Item 3. | Source and Amount of Funds or Other Consideration. |
Item 4 below summarizes certain provisions of the Merger Agreement (as defined below) and the PIPE Subscription Agreements (as defined below) that pertain to certain securities acquired by the Reporting Person. Pursuant to the Merger Agreement, upon consummation of the Business Combination (as defined below), the Reporting Person received 3,000,000 shares of Common Stock and 2,606,370 Warrants (as defined below). Pursuant to a PIPE Subscription Agreement, the Reporting Person purchased an aggregate of 3,200,000 shares of Common Stock for an aggregate price of $32,000,000.
In November 2020, the Reporting Person, through an affiliated entity (“Sponsor”), acquired 4,263,750 shares of Common Stock for approximately $0.0035 per share. On March 1, 2021, concurrently with the consummation of Flame’s initial public offering (the “IPO”), the Reporting Person, through Sponsor, purchased 3,875,000 Warrants at a purchase price of $1.00 per whole Warrant. On the Closing Date (as defined below), Sponsor distributed its securities directly to the Reporting Person for no value.
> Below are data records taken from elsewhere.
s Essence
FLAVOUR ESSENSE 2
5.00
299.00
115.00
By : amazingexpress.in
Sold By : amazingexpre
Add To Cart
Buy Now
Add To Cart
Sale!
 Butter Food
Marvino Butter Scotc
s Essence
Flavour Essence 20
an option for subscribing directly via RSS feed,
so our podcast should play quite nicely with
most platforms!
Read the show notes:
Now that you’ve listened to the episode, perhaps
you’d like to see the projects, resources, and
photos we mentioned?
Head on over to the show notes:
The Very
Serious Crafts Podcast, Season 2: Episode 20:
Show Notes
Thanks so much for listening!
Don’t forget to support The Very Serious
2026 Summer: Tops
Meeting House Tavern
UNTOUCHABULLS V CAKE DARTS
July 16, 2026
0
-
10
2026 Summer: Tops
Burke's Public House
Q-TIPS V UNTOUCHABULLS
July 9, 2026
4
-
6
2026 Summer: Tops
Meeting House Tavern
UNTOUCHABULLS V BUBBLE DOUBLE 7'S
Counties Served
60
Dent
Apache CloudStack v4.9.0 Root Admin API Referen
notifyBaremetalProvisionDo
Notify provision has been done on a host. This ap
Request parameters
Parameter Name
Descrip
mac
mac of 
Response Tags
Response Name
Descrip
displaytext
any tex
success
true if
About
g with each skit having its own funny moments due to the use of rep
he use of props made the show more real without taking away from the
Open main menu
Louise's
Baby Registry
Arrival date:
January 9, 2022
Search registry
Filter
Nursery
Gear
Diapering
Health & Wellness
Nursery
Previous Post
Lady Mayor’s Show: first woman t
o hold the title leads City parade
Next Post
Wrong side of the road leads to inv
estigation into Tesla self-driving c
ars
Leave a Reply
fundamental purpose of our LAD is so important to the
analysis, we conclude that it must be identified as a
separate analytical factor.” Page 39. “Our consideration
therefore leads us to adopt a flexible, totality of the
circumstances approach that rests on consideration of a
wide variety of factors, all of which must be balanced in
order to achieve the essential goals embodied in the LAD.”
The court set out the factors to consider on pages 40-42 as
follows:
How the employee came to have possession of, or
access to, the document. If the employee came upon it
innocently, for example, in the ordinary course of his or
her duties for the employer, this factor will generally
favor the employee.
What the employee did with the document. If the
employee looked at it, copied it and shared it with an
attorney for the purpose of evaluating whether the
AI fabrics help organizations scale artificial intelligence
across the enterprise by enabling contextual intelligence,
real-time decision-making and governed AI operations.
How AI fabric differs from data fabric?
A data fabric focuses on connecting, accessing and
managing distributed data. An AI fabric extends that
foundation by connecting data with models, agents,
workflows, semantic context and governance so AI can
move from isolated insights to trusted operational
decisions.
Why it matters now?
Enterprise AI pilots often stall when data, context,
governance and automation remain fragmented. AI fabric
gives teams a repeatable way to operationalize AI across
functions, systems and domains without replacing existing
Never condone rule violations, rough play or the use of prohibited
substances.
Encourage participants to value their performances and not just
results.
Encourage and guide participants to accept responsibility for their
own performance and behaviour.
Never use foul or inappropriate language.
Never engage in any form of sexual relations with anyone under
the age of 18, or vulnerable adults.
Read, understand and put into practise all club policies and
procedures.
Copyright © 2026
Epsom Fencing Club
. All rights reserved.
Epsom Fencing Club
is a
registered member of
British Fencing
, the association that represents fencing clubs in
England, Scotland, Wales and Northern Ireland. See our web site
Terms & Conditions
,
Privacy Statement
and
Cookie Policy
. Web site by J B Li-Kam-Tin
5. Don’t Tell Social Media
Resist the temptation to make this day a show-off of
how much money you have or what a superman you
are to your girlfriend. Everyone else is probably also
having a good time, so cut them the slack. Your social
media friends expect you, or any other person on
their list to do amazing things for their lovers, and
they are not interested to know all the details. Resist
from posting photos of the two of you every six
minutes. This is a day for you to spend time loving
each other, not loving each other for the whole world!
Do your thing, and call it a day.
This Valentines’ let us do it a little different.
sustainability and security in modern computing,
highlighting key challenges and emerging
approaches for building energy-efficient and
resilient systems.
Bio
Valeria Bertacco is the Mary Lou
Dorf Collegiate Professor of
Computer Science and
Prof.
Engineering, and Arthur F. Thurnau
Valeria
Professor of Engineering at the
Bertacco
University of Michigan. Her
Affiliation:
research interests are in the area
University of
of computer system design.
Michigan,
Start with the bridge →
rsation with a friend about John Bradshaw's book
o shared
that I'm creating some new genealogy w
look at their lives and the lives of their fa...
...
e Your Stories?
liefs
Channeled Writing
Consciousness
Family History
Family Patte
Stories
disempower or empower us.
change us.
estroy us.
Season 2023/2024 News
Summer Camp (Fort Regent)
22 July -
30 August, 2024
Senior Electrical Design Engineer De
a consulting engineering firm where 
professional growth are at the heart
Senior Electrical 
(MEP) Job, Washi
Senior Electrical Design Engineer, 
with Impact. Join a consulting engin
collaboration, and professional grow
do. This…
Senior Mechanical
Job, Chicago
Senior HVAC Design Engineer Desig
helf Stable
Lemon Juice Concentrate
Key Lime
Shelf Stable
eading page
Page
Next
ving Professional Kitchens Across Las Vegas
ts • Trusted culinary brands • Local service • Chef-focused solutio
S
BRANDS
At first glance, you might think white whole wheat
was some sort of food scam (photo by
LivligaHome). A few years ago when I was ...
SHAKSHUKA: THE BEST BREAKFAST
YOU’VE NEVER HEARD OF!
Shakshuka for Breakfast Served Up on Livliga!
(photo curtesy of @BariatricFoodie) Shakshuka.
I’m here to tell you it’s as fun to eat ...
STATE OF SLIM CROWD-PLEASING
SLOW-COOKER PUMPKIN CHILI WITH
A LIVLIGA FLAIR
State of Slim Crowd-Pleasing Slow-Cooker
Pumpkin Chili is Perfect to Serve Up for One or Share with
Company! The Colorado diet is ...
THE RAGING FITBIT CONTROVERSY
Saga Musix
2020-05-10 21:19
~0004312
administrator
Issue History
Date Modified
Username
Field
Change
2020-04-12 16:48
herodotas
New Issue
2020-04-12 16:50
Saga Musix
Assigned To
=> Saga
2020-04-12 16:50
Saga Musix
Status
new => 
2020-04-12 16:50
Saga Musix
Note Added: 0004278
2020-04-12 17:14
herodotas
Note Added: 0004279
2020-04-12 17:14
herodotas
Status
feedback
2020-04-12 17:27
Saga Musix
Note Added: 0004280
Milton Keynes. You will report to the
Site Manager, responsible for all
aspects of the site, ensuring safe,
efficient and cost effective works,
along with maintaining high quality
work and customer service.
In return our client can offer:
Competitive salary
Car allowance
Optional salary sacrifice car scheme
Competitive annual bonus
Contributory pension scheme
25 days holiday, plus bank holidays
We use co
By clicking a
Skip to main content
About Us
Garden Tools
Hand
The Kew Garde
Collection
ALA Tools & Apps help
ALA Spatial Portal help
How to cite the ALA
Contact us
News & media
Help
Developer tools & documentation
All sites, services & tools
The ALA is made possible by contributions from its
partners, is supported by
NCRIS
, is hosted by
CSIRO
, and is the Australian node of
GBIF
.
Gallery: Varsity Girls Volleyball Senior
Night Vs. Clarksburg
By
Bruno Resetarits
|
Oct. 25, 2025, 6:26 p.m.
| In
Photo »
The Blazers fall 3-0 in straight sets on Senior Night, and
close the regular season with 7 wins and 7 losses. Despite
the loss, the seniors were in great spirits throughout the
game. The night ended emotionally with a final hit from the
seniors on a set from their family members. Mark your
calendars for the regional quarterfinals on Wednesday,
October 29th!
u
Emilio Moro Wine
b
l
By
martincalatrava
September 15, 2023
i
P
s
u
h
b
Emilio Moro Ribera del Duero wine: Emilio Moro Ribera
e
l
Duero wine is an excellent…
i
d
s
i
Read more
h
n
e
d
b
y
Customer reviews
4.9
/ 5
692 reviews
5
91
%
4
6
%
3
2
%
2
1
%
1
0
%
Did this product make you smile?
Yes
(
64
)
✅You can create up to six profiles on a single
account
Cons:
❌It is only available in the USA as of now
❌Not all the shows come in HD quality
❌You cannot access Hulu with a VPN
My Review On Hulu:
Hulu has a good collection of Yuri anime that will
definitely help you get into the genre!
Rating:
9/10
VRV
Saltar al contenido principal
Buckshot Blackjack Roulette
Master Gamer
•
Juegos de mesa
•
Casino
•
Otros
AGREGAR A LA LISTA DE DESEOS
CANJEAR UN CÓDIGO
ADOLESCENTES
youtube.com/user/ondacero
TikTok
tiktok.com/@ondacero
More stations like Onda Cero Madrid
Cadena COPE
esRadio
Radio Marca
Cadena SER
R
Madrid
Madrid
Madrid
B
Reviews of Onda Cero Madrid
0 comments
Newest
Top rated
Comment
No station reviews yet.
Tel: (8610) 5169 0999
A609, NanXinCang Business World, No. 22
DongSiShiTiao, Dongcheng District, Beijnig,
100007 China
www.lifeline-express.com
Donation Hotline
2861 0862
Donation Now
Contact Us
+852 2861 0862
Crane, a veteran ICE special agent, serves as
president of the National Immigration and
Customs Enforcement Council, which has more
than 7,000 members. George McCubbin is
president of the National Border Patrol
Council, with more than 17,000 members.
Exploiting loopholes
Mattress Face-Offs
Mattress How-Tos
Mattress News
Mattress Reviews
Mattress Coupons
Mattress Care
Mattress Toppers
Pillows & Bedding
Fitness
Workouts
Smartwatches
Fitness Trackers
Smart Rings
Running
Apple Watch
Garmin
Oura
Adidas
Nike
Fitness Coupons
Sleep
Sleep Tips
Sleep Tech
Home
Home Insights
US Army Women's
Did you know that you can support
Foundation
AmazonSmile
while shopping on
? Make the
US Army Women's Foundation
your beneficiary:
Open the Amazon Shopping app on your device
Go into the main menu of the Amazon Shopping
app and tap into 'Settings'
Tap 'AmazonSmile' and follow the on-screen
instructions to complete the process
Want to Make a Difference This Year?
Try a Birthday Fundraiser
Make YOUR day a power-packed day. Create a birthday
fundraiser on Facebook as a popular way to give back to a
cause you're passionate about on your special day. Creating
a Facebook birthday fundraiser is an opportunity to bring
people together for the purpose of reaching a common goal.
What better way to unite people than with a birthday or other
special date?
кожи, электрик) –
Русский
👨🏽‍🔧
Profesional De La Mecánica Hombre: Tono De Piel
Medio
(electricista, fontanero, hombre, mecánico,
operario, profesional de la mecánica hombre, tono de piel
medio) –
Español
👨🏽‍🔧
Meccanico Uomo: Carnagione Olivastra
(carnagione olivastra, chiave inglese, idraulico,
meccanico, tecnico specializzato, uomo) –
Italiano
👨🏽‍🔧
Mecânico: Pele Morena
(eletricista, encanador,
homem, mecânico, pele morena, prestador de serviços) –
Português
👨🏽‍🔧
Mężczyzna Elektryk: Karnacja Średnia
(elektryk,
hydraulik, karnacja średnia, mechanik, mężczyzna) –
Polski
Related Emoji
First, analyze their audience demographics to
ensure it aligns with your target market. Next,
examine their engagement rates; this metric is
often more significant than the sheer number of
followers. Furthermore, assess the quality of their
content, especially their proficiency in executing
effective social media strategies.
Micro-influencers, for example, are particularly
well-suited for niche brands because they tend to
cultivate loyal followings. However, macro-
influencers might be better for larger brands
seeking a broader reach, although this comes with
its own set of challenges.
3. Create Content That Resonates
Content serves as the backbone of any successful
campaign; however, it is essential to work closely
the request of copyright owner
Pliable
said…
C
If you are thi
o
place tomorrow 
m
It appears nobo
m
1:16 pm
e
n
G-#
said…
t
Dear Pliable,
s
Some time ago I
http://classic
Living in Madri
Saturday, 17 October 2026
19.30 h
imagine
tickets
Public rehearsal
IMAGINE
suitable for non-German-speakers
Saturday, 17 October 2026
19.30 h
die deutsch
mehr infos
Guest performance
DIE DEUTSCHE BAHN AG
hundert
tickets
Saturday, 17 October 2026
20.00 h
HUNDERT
On December 6, 2022, February 12, 2024 and February 13, 2024, certain family limited partnerships that the Reporting Person may be deemed to control purchased 7,500, 9,000 and 8,500 shares of Common Stock, respectively, in a series of open-market transactions for a weighted average price per share of $10.10, $11.15 and $11.73, respectively.
Sponsor and the family limited partnerships used their respective funds for the purchases reported herein.
Item 4. | Purpose of Transaction. |
Business Combination
On February 14, 2023 (the “Closing Date”), pursuant to an Agreement and Plan of Merger, dated as of November 2, 2022 and as amended on December 22, 2022 and June 30, 2023 (as amended, the “Merger Agreement”), by and among Flame Acquisition Corp. (“Flame”), Sable Offshore Corp. (“SOC”) and Sable Offshore Holdings LLC, the parent company of SOC (“Holdco” and together with SOC, “Legacy Sable”), (i) Holdco merged with and into Flame, with Flame surviving such merger and (ii) SOC merged with and into Flame, with Flame surviving such merger (collectively, the “Mergers” and, along with the transactions contemplated in the Merger Agreement, the “Business Combination”). Following the consummation of the Business Combination, Flame changed its name to “Sable Offshore Corp.”